**TRY IT**. Write out the listing exactly, dropping any picture it contains.
━━━━
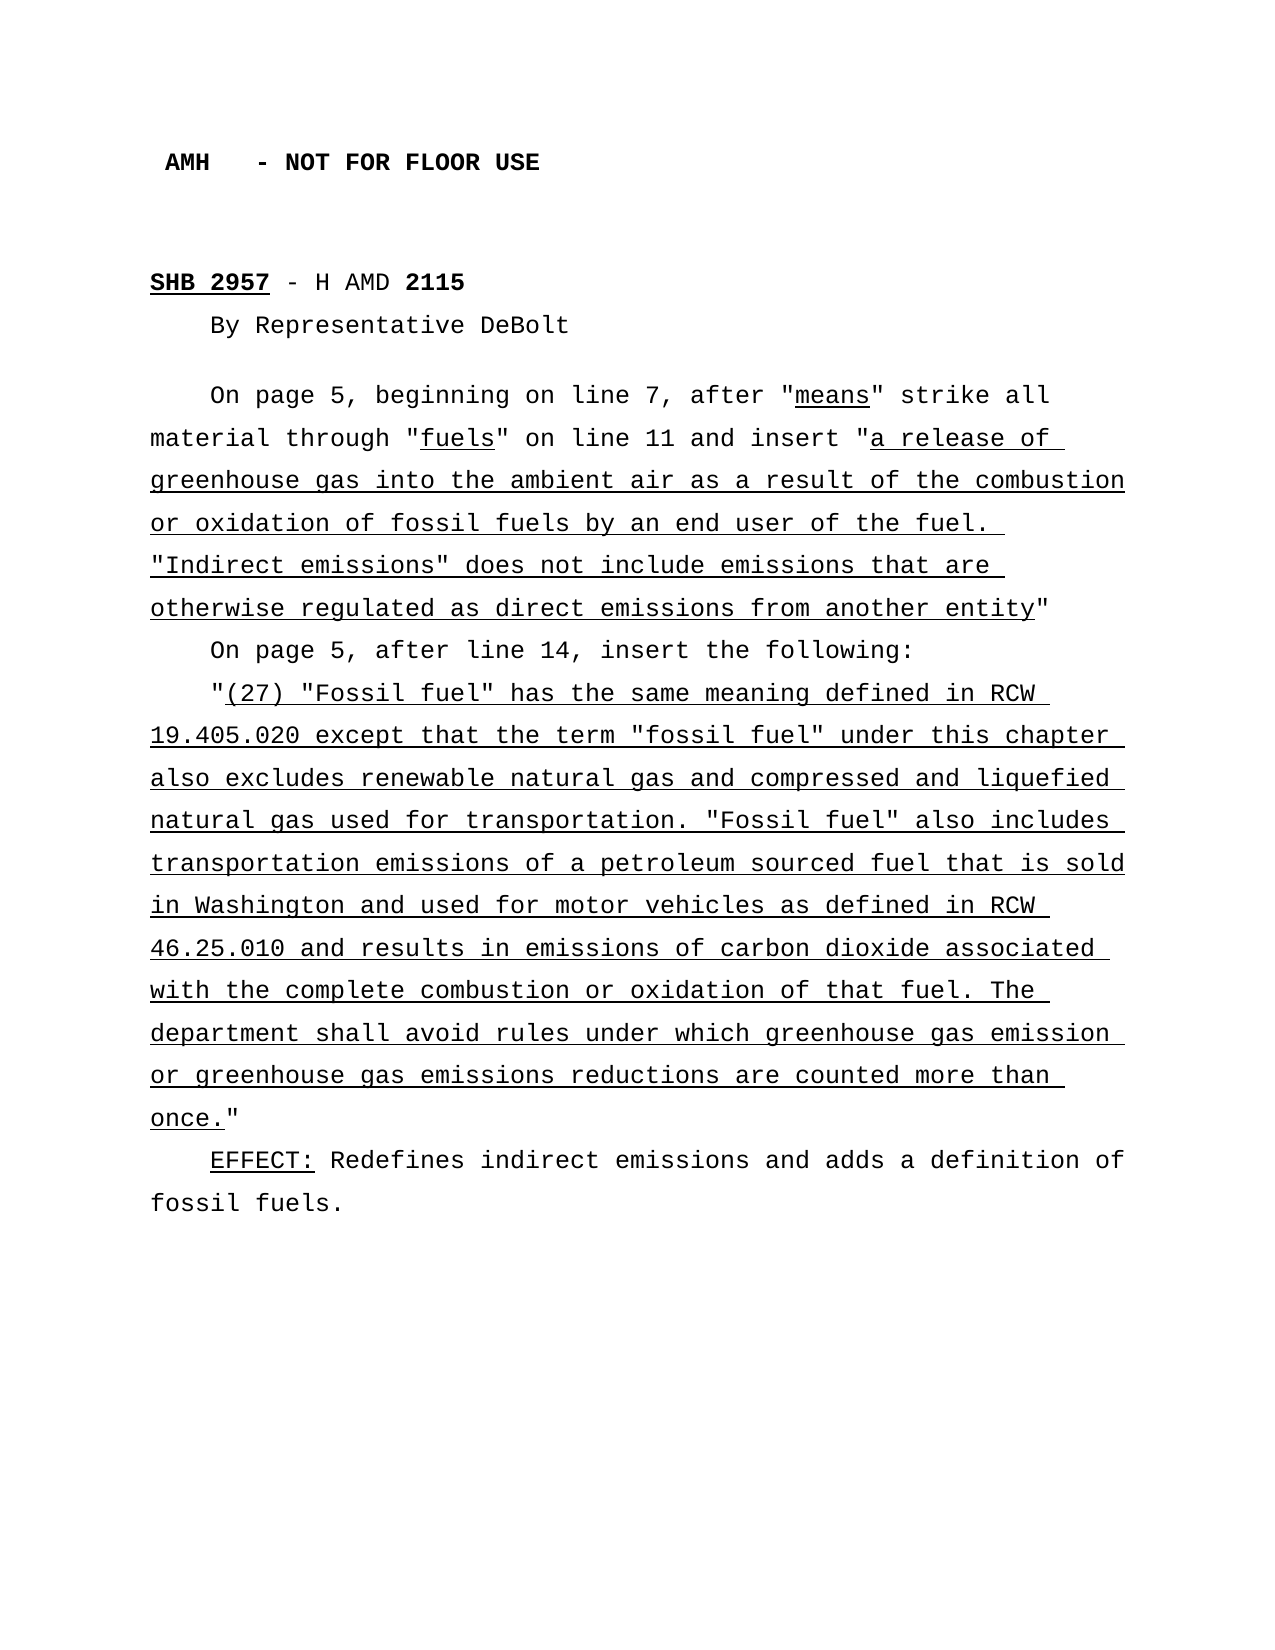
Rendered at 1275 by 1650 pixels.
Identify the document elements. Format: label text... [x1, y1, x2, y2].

text "(27) "Fossil fuel" has the same meaning defined in RCW 19.405.020 except that the term "fossil fuel" under this chapter also excludes renewable natural gas and compressed and liquefied natural gas used for transportation. "Fossil fuel" also includes transportation emissions of a petroleum sourced fuel that is sold in Washington and used for motor vehicles as defined in RCW 46.25.010 and results in emissions of carbon dioxide associated with the complete combustion or oxidation of that fuel. The department shall avoid rules under which greenhouse gas emission or greenhouse gas emissions reductions are counted more than once." [150, 790, 1125, 831]
text AMH - NOT FOR FLOOR USE [150, 150, 1125, 178]
text "(27) "Fossil fuel" has the same meaning defined in RCW 19.405.020 except that the term "fossil fuel" under this chapter also excludes renewable natural gas and compressed and liquefied natural gas used for transportation. "Fossil fuel" also includes transportation emissions of a petroleum sourced fuel that is sold in Washington and used for motor vehicles as defined in RCW 46.25.010 and results in emissions of carbon dioxide associated with the complete combustion or oxidation of that fuel. The department shall avoid rules under which greenhouse gas emission or greenhouse gas emissions reductions are counted more than once." [150, 1045, 1125, 1135]
text SHB 2957 - H AMD 2115 [150, 257, 1125, 299]
text "(27) "Fossil fuel" has the same meaning defined in RCW 19.405.020 except that the term "fossil fuel" under this chapter also excludes renewable natural gas and compressed and liquefied natural gas used for transportation. "Fossil fuel" also includes transportation emissions of a petroleum sourced fuel that is sold in Washington and used for motor vehicles as defined in RCW 46.25.010 and results in emissions of carbon dioxide associated with the complete combustion or oxidation of that fuel. The department shall avoid rules under which greenhouse gas emission or greenhouse gas emissions reductions are counted more than once." [150, 748, 1125, 789]
text "(27) "Fossil fuel" has the same meaning defined in RCW 19.405.020 except that the term "fossil fuel" under this chapter also excludes renewable natural gas and compressed and liquefied natural gas used for transportation. "Fossil fuel" also includes transportation emissions of a petroleum sourced fuel that is sold in Washington and used for motor vehicles as defined in RCW 46.25.010 and results in emissions of carbon dioxide associated with the complete combustion or oxidation of that fuel. The department shall avoid rules under which greenhouse gas emission or greenhouse gas emissions reductions are counted more than once." [150, 833, 1125, 874]
text On page 5, after line 14, insert the following: [150, 625, 1125, 667]
text EFFECT: Redefines indirect emissions and adds a definition of fossil fuels. [150, 1135, 1125, 1220]
text On page 5, beginning on line 7, after "means" strike all material through "fuels" on line 11 and insert "a release of greenhouse gas into the ambient air as a result of the combustion or oxidation of fossil fuels by an end user of the fuel. "Indirect emissions" does not include emissions that are otherwise regulated as direct emissions from another entity" [150, 493, 1125, 625]
text On page 5, beginning on line 7, after "means" strike all material through "fuels" on line 11 and insert "a release of greenhouse gas into the ambient air as a result of the combustion or oxidation of fossil fuels by an end user of the fuel. "Indirect emissions" does not include emissions that are otherwise regulated as direct emissions from another entity" [150, 370, 1125, 491]
text By Representative DeBolt [150, 299, 1125, 342]
text "(27) "Fossil fuel" has the same meaning defined in RCW 19.405.020 except that the term "fossil fuel" under this chapter also excludes renewable natural gas and compressed and liquefied natural gas used for transportation. "Fossil fuel" also includes transportation emissions of a petroleum sourced fuel that is sold in Washington and used for motor vehicles as defined in RCW 46.25.010 and results in emissions of carbon dioxide associated with the complete combustion or oxidation of that fuel. The department shall avoid rules under which greenhouse gas emission or greenhouse gas emissions reductions are counted more than once." [150, 667, 1125, 746]
text "(27) "Fossil fuel" has the same meaning defined in RCW 19.405.020 except that the term "fossil fuel" under this chapter also excludes renewable natural gas and compressed and liquefied natural gas used for transportation. "Fossil fuel" also includes transportation emissions of a petroleum sourced fuel that is sold in Washington and used for motor vehicles as defined in RCW 46.25.010 and results in emissions of carbon dioxide associated with the complete combustion or oxidation of that fuel. The department shall avoid rules under which greenhouse gas emission or greenhouse gas emissions reductions are counted more than once." [150, 875, 1125, 1044]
━━━━
**EXERCISE RESULT**.
Rendered at 1275 by 1650 pixels.
Identify the document elements. Format: label text... [x1, y1, x2, y2].

text "(27) "Fossil fuel" has the same meaning defined in RCW 19.405.020 except that the term "fossil fuel" under this chapter also excludes renewable natural gas and compressed and liquefied natural gas used for transportation. "Fossil fuel" also includes transportation emissions of a petroleum sourced fuel that is sold in Washington and used for motor vehicles as defined in RCW 46.25.010 and results in emissions of carbon dioxide associated with the complete combustion or oxidation of that fuel. The department shall avoid rules under which greenhouse gas emission or greenhouse gas emissions reductions are counted more than once." [150, 790, 1125, 831]
text AMH - NOT FOR FLOOR USE [150, 150, 1125, 178]
text "(27) "Fossil fuel" has the same meaning defined in RCW 19.405.020 except that the term "fossil fuel" under this chapter also excludes renewable natural gas and compressed and liquefied natural gas used for transportation. "Fossil fuel" also includes transportation emissions of a petroleum sourced fuel that is sold in Washington and used for motor vehicles as defined in RCW 46.25.010 and results in emissions of carbon dioxide associated with the complete combustion or oxidation of that fuel. The department shall avoid rules under which greenhouse gas emission or greenhouse gas emissions reductions are counted more than once." [150, 1045, 1125, 1135]
text SHB 2957 - H AMD 2115 [150, 257, 1125, 299]
text "(27) "Fossil fuel" has the same meaning defined in RCW 19.405.020 except that the term "fossil fuel" under this chapter also excludes renewable natural gas and compressed and liquefied natural gas used for transportation. "Fossil fuel" also includes transportation emissions of a petroleum sourced fuel that is sold in Washington and used for motor vehicles as defined in RCW 46.25.010 and results in emissions of carbon dioxide associated with the complete combustion or oxidation of that fuel. The department shall avoid rules under which greenhouse gas emission or greenhouse gas emissions reductions are counted more than once." [150, 748, 1125, 789]
text "(27) "Fossil fuel" has the same meaning defined in RCW 19.405.020 except that the term "fossil fuel" under this chapter also excludes renewable natural gas and compressed and liquefied natural gas used for transportation. "Fossil fuel" also includes transportation emissions of a petroleum sourced fuel that is sold in Washington and used for motor vehicles as defined in RCW 46.25.010 and results in emissions of carbon dioxide associated with the complete combustion or oxidation of that fuel. The department shall avoid rules under which greenhouse gas emission or greenhouse gas emissions reductions are counted more than once." [150, 833, 1125, 874]
text On page 5, after line 14, insert the following: [150, 625, 1125, 667]
text EFFECT: Redefines indirect emissions and adds a definition of fossil fuels. [150, 1135, 1125, 1220]
text On page 5, beginning on line 7, after "means" strike all material through "fuels" on line 11 and insert "a release of greenhouse gas into the ambient air as a result of the combustion or oxidation of fossil fuels by an end user of the fuel. "Indirect emissions" does not include emissions that are otherwise regulated as direct emissions from another entity" [150, 493, 1125, 625]
text On page 5, beginning on line 7, after "means" strike all material through "fuels" on line 11 and insert "a release of greenhouse gas into the ambient air as a result of the combustion or oxidation of fossil fuels by an end user of the fuel. "Indirect emissions" does not include emissions that are otherwise regulated as direct emissions from another entity" [150, 370, 1125, 491]
text By Representative DeBolt [150, 299, 1125, 342]
text "(27) "Fossil fuel" has the same meaning defined in RCW 19.405.020 except that the term "fossil fuel" under this chapter also excludes renewable natural gas and compressed and liquefied natural gas used for transportation. "Fossil fuel" also includes transportation emissions of a petroleum sourced fuel that is sold in Washington and used for motor vehicles as defined in RCW 46.25.010 and results in emissions of carbon dioxide associated with the complete combustion or oxidation of that fuel. The department shall avoid rules under which greenhouse gas emission or greenhouse gas emissions reductions are counted more than once." [150, 667, 1125, 746]
text "(27) "Fossil fuel" has the same meaning defined in RCW 19.405.020 except that the term "fossil fuel" under this chapter also excludes renewable natural gas and compressed and liquefied natural gas used for transportation. "Fossil fuel" also includes transportation emissions of a petroleum sourced fuel that is sold in Washington and used for motor vehicles as defined in RCW 46.25.010 and results in emissions of carbon dioxide associated with the complete combustion or oxidation of that fuel. The department shall avoid rules under which greenhouse gas emission or greenhouse gas emissions reductions are counted more than once." [150, 875, 1125, 1044]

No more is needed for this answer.